The imbalance is quite a big part of the fun, and within minutes, you find yourself channeling this attribute in the pursuit of speed. Brake early, aim the car straight into the corner, roll on the power, and feel the back of the car subtly rotate around a pivot point somewhere just ahead of the nose as you slingshot out of the bend. This subconscious process, akin to riding a motorcycle quickly, requires you to clear your mind of extraneous thought and concentrate wholeheartedly on the task at hand.

The 912 is similarly communicative, albeit softer sprung and distinctly daintier in steering. The cornering feel could not be more different. Grip pushes away from all four wheels simultaneously and, with an axis of rotation somewhere under your seat, feels less inclined than the 911 toward an undesirable handling event at sensible road speed. The suspension is technically the same as that of a 911 (my car’s entire front suspension was pilfered from a 1980s-era 911SC), yet with a playful floatiness that feels a touch closer in lineage to a 356.

It becomes apparent that comparing the two cars’ weight distribution is merely a distraction within a much bigger picture; would the 911 be quicker through a corner if there wasn’t 400 pounds of engine sitting out past the rear axle? Perhaps, although it didn’t seem to prevent racing drivers from roasting front- and mid-engine cars at numerous moments throughout motorsport history. Is the 912 quicker on a tight, twisty public road? No way. But that’s missing the point; the performance of these cars was eclipsed by modern metal eons ago. Is it any less fun? Well, using monetary value as the metric, a 912 is inarguably more than half as fun. When Stuttgart bean counters decreed that two cylinders be sliced from the 911’s engine compartment, clever engineers ensured that the end result was still very much a Porsche.

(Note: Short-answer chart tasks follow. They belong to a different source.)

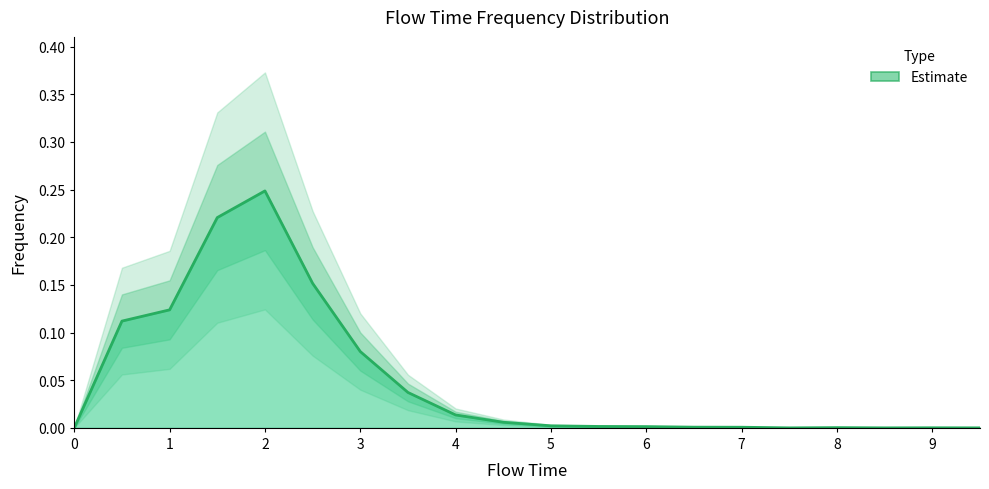

What is the change in value from 0.5 to 1.5?

+0.1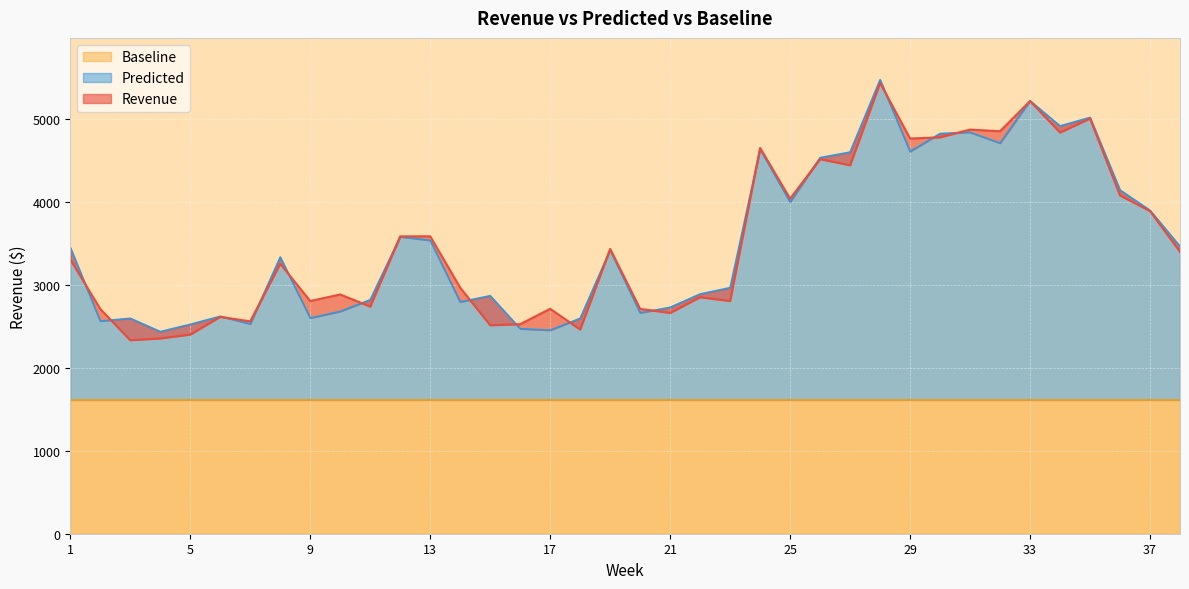

How many values in the Revenue series are below 3302?

19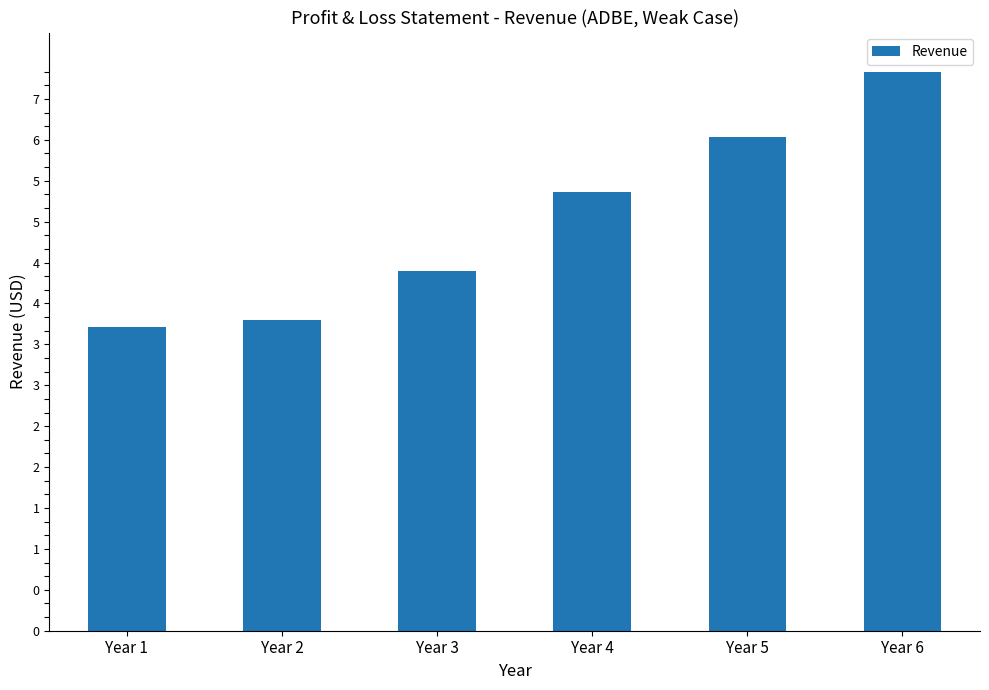

Rank the categories by value from lowest to highest.

Year 1, Year 2, Year 3, Year 4, Year 5, Year 6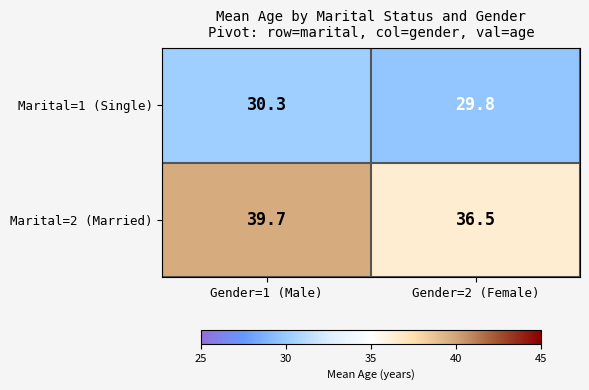

Which series has the largest range (max minus min)?

Marital=2 (Married)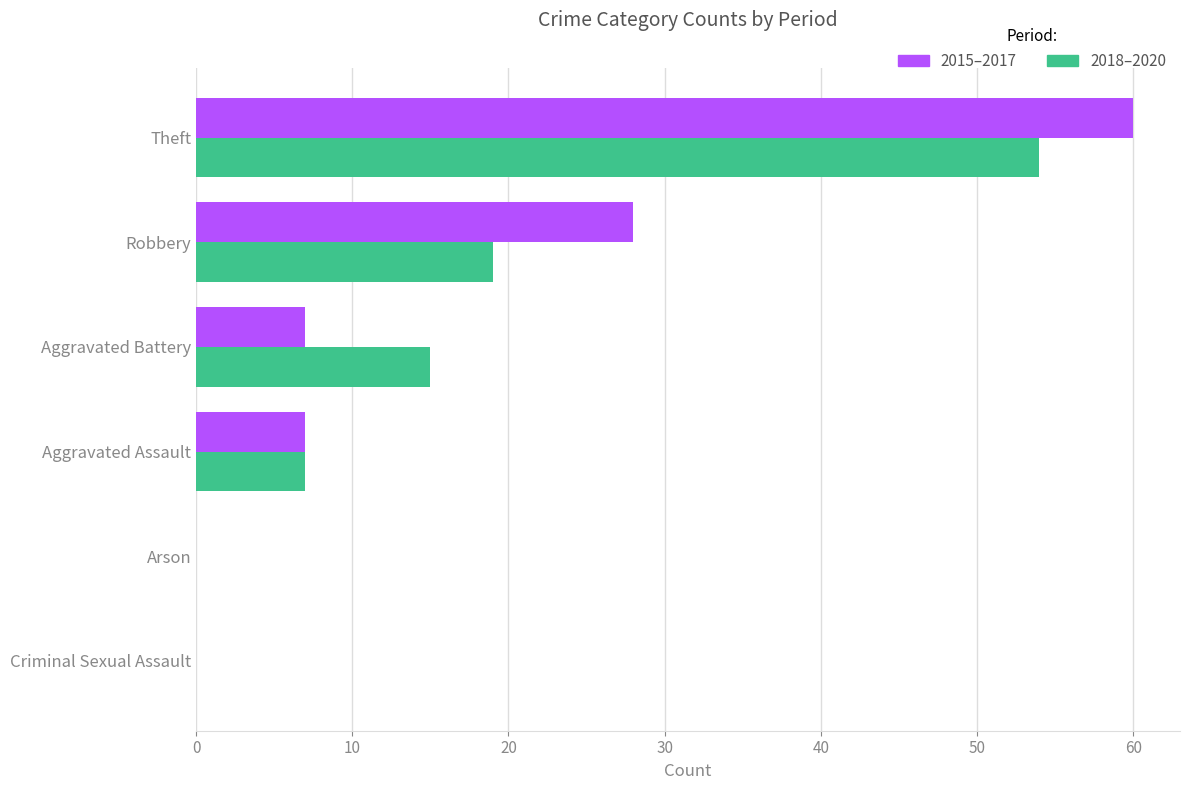

Which series changed the most between Arson and Robbery?

2015–2017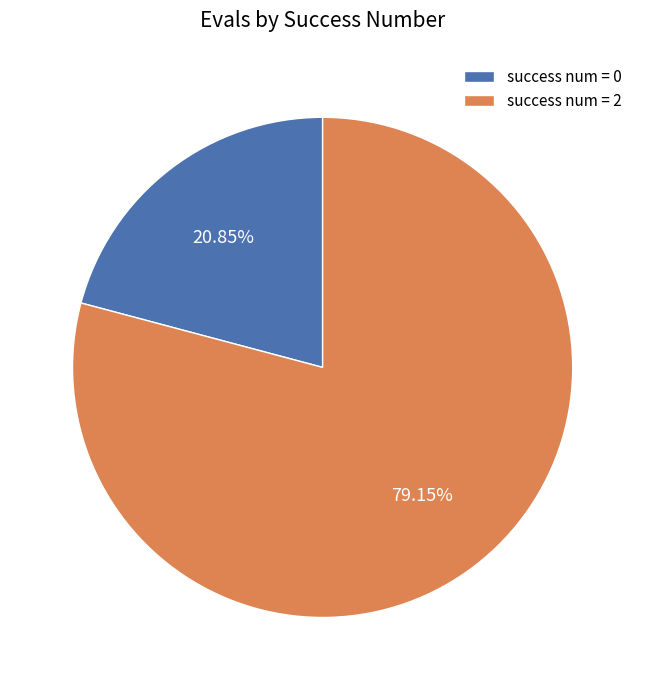

What is the ratio of the value at success num = 2 to the value at success num = 0?

3.8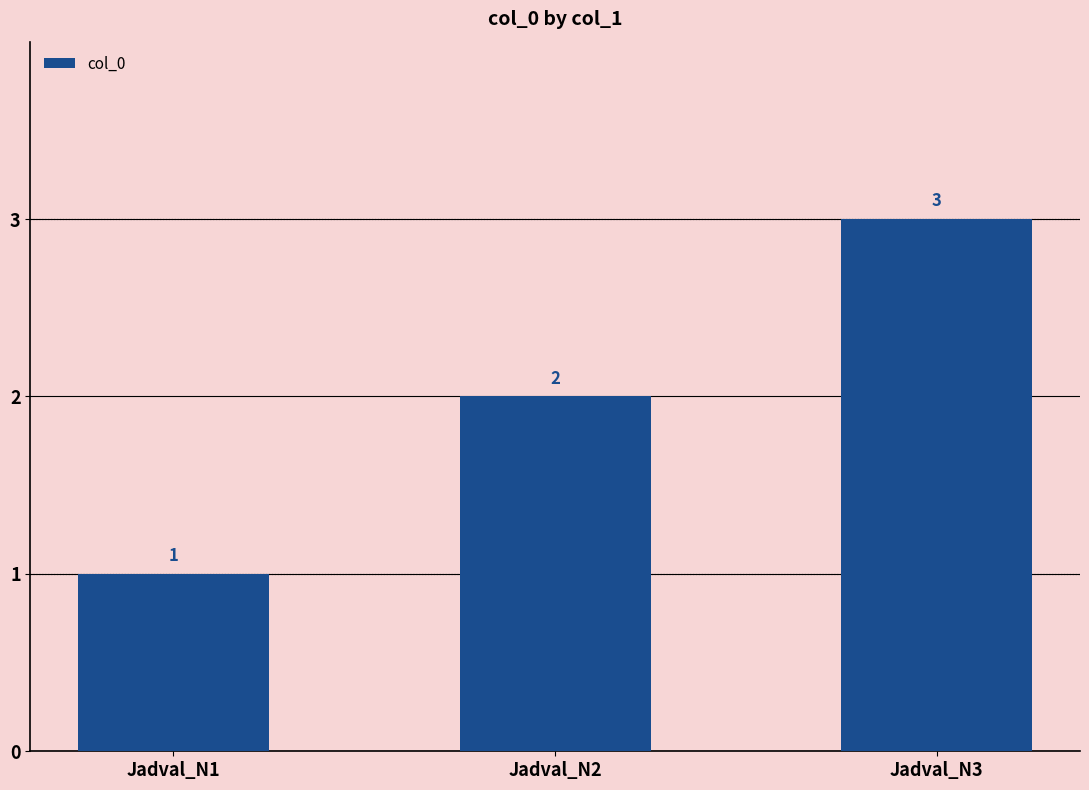

What is the sum of all values?

6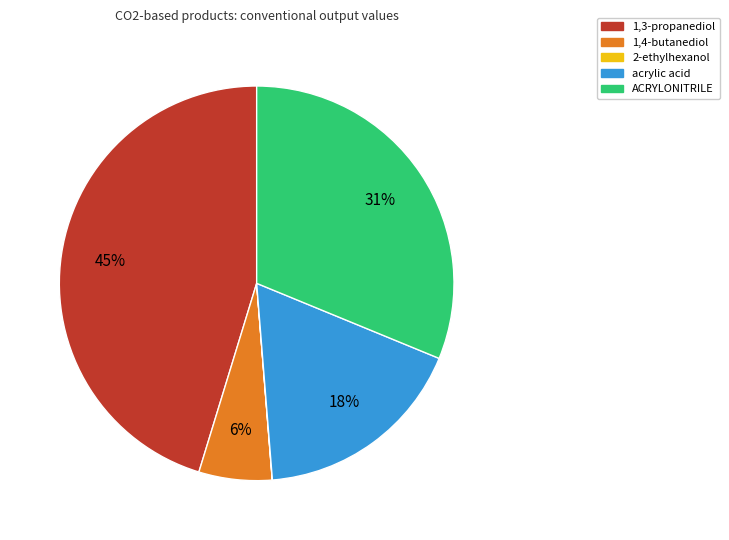

What is the largest slice in the pie chart?

1,3-propanediol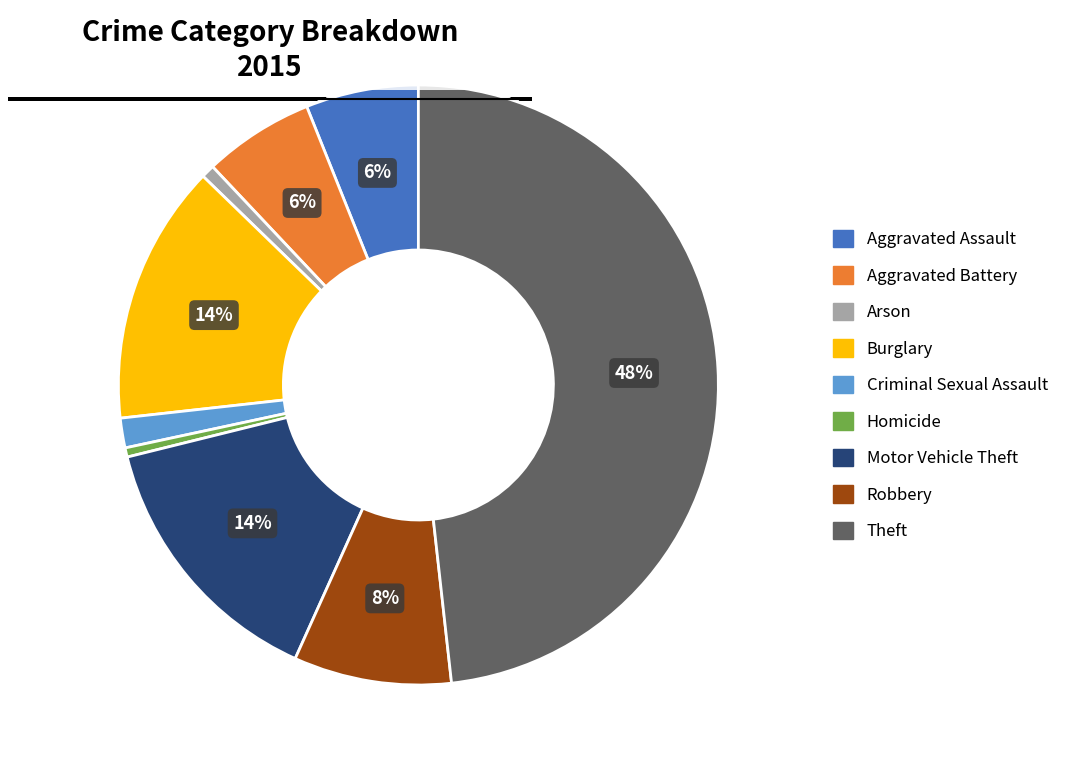

Which category has the biggest portion of the pie?

Theft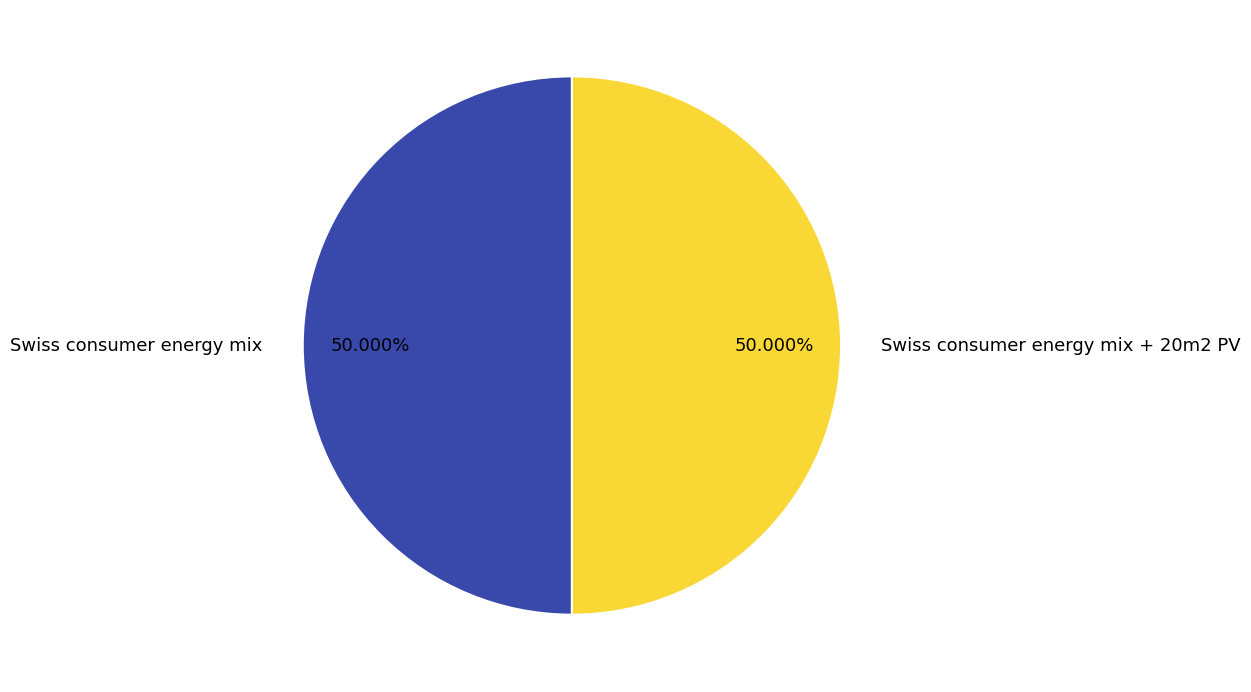

True or false: Swiss consumer energy mix accounts for 50% of the total.

True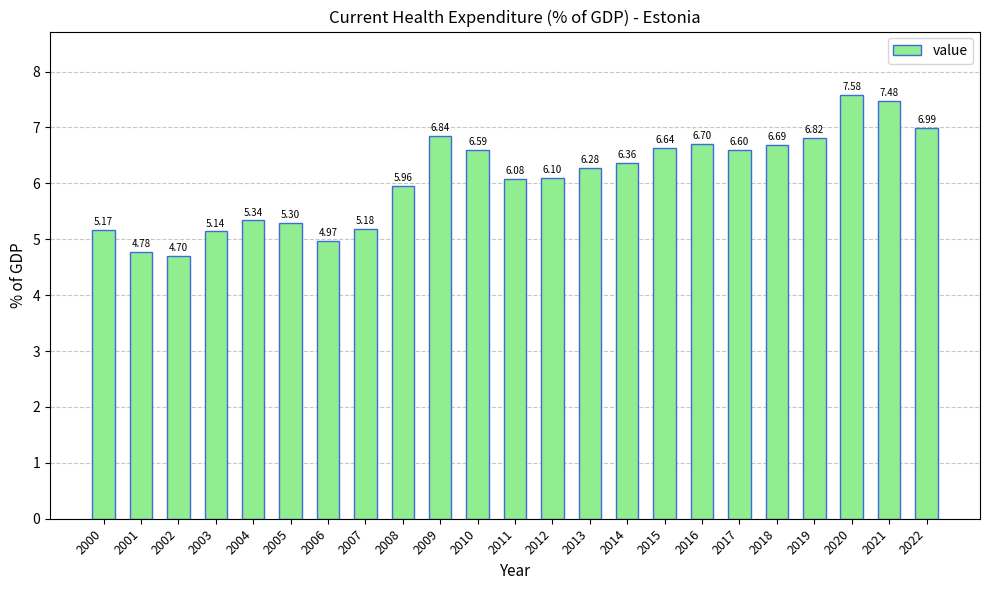

Count the number of data series in this chart.

1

Porsche 911E and 912 side by side
James Lipman

When the 912 launched in 1965, it initially outsold the 911 at a ratio of two-to-one. The pursuit of horsepower throughout the 1970s, ’80s, and ’90s pushed lesser-powered early 911 prices into the doldrums, and the more common, less exotic 912 became essentially worthless. A shift toward the experiential focus of classic car ownership in the early 2000s drew enthusiasts back toward these early cars for the same reason the original buyers in the 1960s were captivated by them: beautiful lines, meticulous engineering, and an unrivaled driving experience. Nowadays the decision to drive a 912 is not so much one of cost (the maintenance rivals that of the 911), but more a desire for something beyond the status quo. Although the 912 will forever exist in the shadows of the car that defined Porsche, the experience behind the wheel will make your soul sing. Even if the tempo is a little more allegretto than allegro.